Now we consider the policy loss, the entropy part. -log(1-actions) contributes some gradient to both pi_mean and pi_std normal.log(x_t) contributes to only pi_std. Here from x_t we actually don't have access to mean. normal.log(x_t.detach()) contributes to both pi_mean and pi_std. From this way we do have access to mean and std from x_t. The thing to mention here is that normal.log() actually cares about (x_t-mean)=std*N(0,1), which is no longer related to mean.

So there is a difference. By practice normal.log(x_t) is better. And I can understand why by thinking of its effect on the mean.

I guess somehow I don't really understand the reparametrization trick mathematically..... BTW would you mind letting me know how you typed $\pi$ and $\nabla$ etc? I think I just cannot....

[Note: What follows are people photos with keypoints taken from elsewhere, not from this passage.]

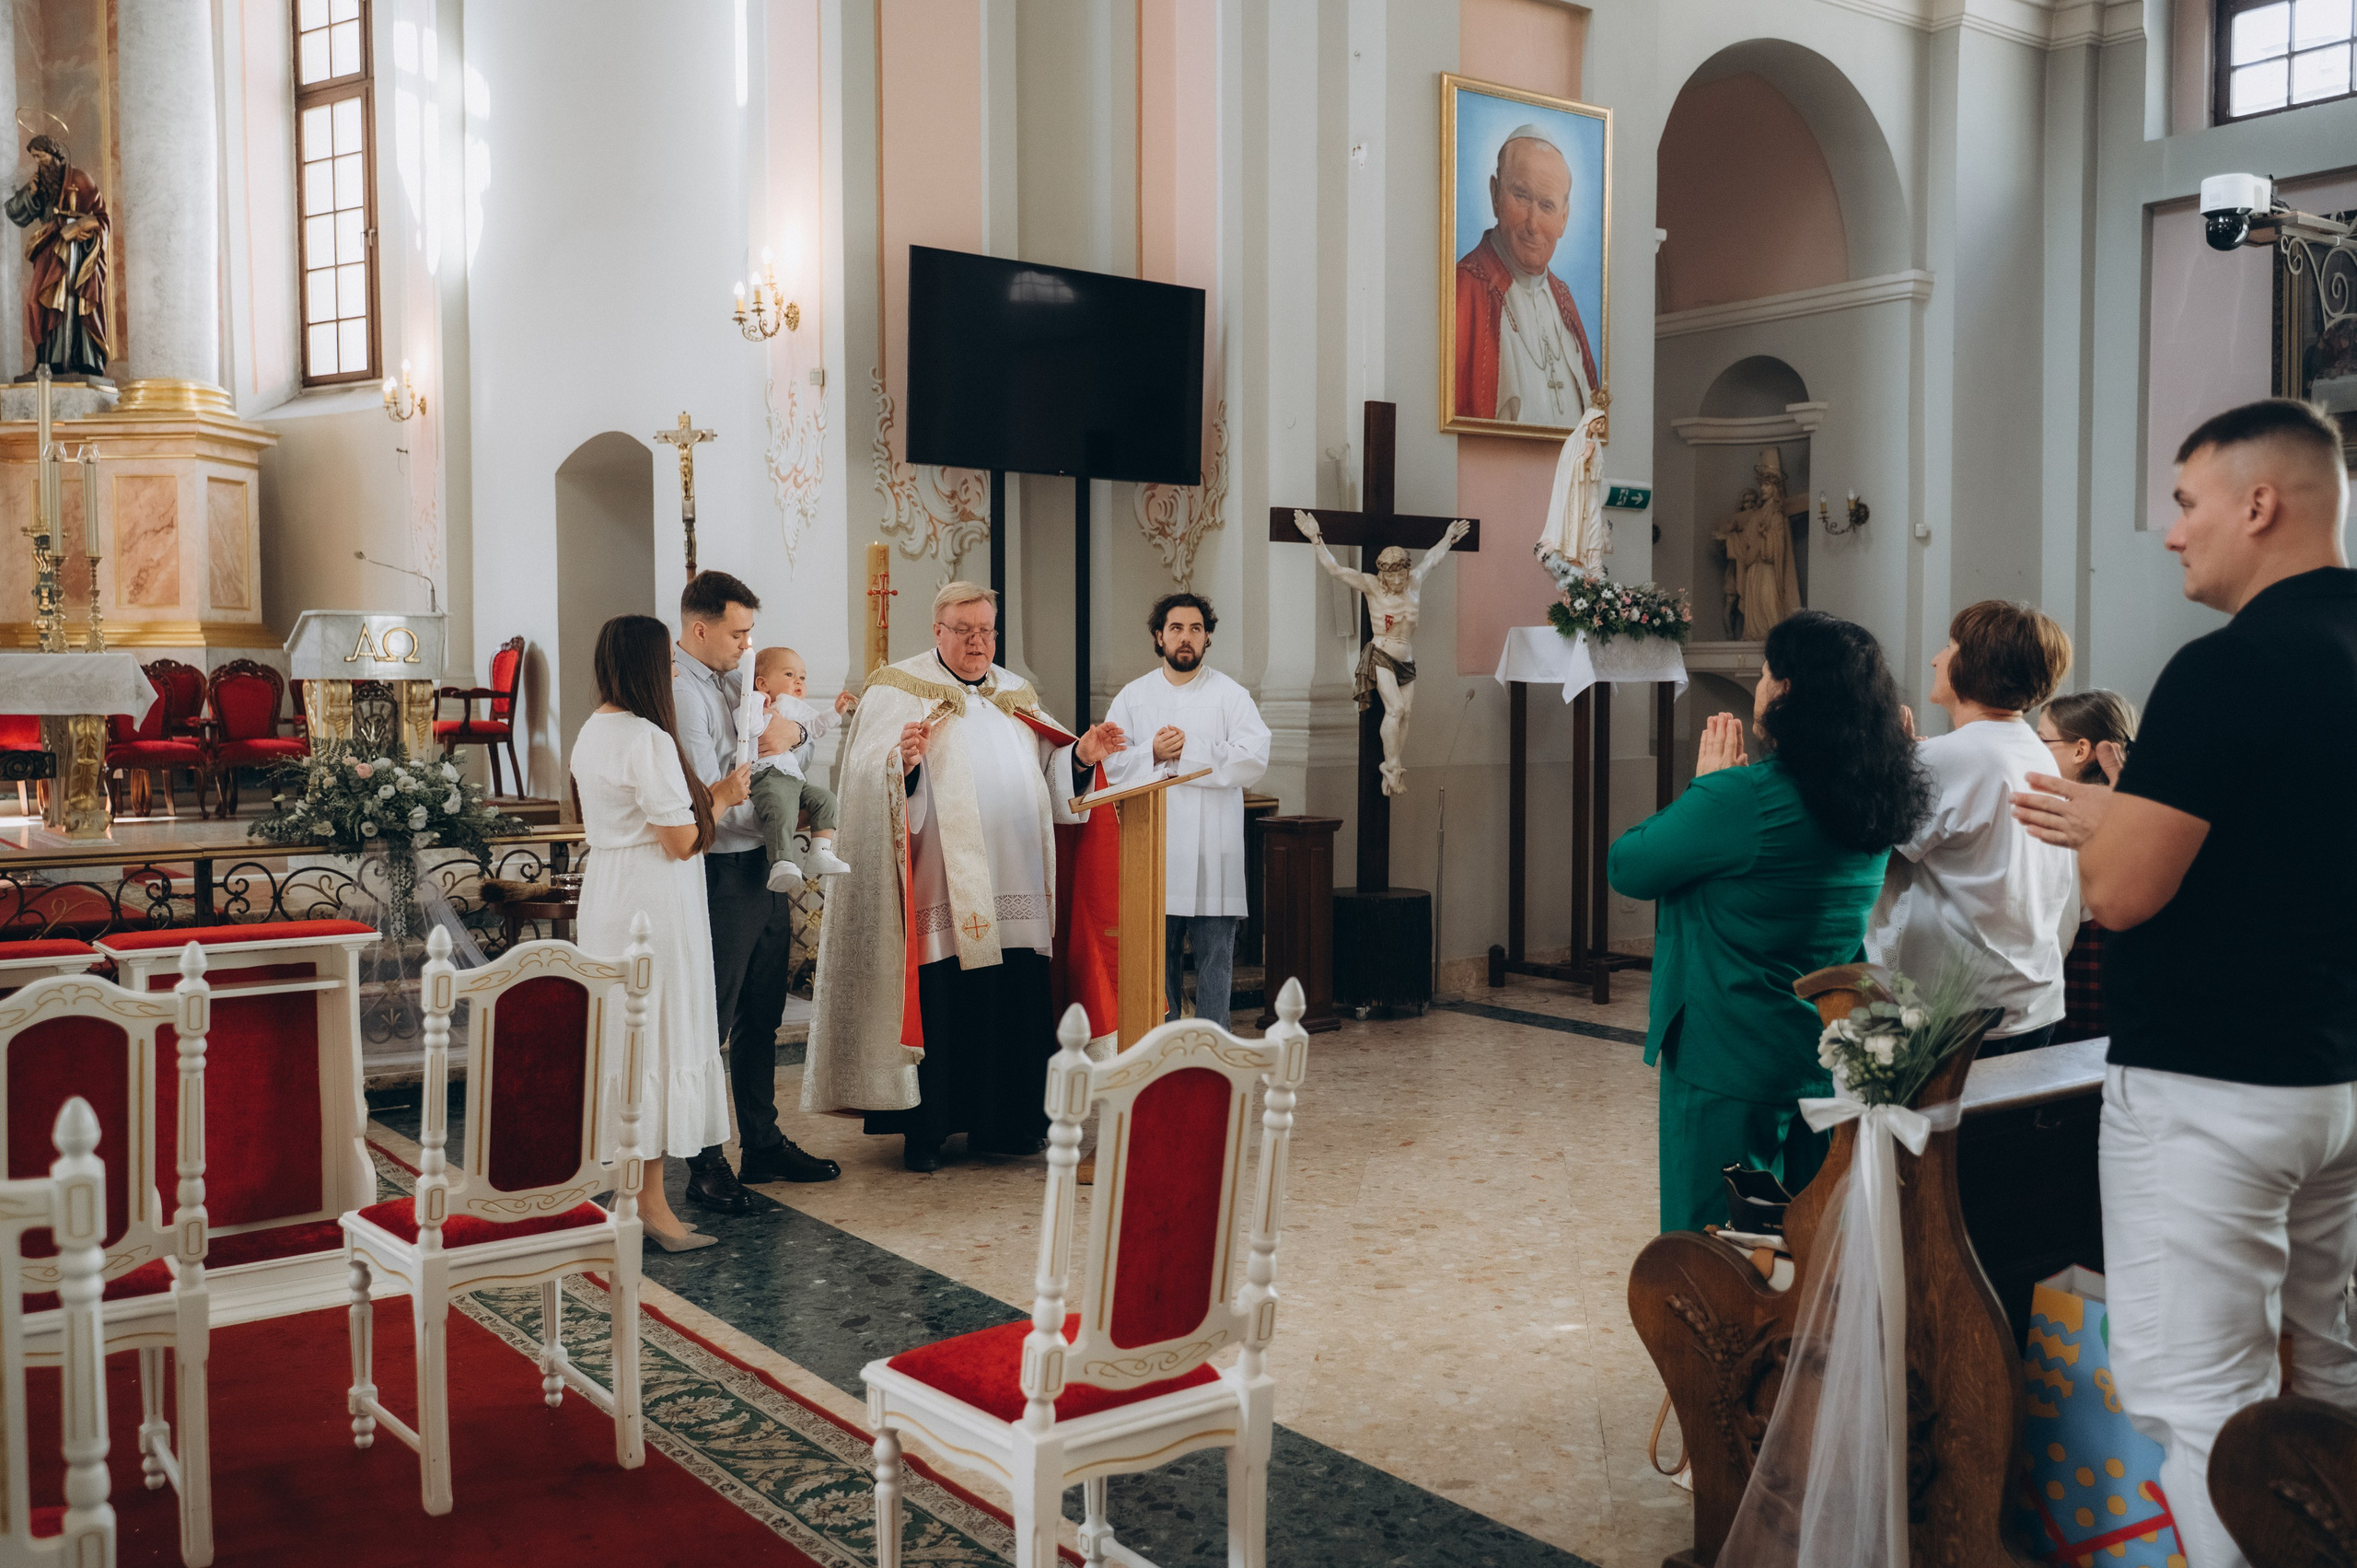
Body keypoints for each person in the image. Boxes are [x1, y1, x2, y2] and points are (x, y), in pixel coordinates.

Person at [2012, 398, 2357, 1568]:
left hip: (2214, 1086)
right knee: (2332, 1373)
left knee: (2200, 1401)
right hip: (2340, 1073)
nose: (2171, 532)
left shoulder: (2226, 667)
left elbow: (2119, 897)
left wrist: (2106, 820)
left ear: (2257, 504)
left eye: (2184, 501)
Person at [1609, 611, 1933, 1233]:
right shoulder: (1873, 794)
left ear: (1784, 691)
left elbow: (1628, 865)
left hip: (1727, 1048)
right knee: (1801, 1234)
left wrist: (1705, 789)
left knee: (1714, 1240)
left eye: (1763, 675)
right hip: (1820, 1047)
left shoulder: (1743, 797)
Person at [801, 582, 1125, 1172]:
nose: (978, 642)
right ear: (938, 631)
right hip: (940, 882)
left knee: (1014, 995)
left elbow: (1050, 772)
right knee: (945, 997)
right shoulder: (897, 690)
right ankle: (927, 1131)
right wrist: (903, 762)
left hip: (1018, 877)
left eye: (987, 630)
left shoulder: (1015, 693)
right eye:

pranz24 commented 5 years ago

Oh Wow yes! (x_t-mean) = std*N(0,1) got it. Ok so you are right (and whatever I have written is absolute garbage :unamused: ) At least now I understand the problem. :expressionless: Now, I also think that you are right.

Long time ago I was using a scientific keyboard to write these expressions for a project and now I just copy it from there. (Not a very efficient way of doing it. :sweat_smile: )

I'll get back to you when I have an answer, thanks. :sweat_smile:

ZeratuuLL commented 5 years ago

I think my expression needs much improvement :(

Thank you very much! I didn't know the very existence of scientific keyboard.... Thank you for that as well!

pranz24 commented 5 years ago

The (negative)entropy of the normal distribution is log_pi = -0.5 (log(2π std^2) + 1) https://en.wikipedia.org/wiki/Differential_entropy http://users.ics.aalto.fi/ahonkela/dippa/node94.html So, we don't need to compute the gradient of mean. (If that is the answer you are looking for)

pranz24 commented 5 years ago

Oh.. damn!! Finally got time to revise from my notes and now I feel stupid. Super sorry I wasted one whole day on this issue. There was no problem in your question or expression, it was just that I was in a completely different mindset when asked the question. (And I don't know why I had an urge to answer :persevere:) I'll close the issue if I have your permission. (Also I deleted my old comments because they were embarrassing [hope you don't mind :disappointed:])

ZeratuuLL commented 5 years ago

Hi! I did not close this since I was still thinking about the reparametrization thing. Now perhaps I have an answer, which is that the noise and the new action, only one of them can be independent from the parameters.... Some how I guess it solves my problem.... Thank you for your help!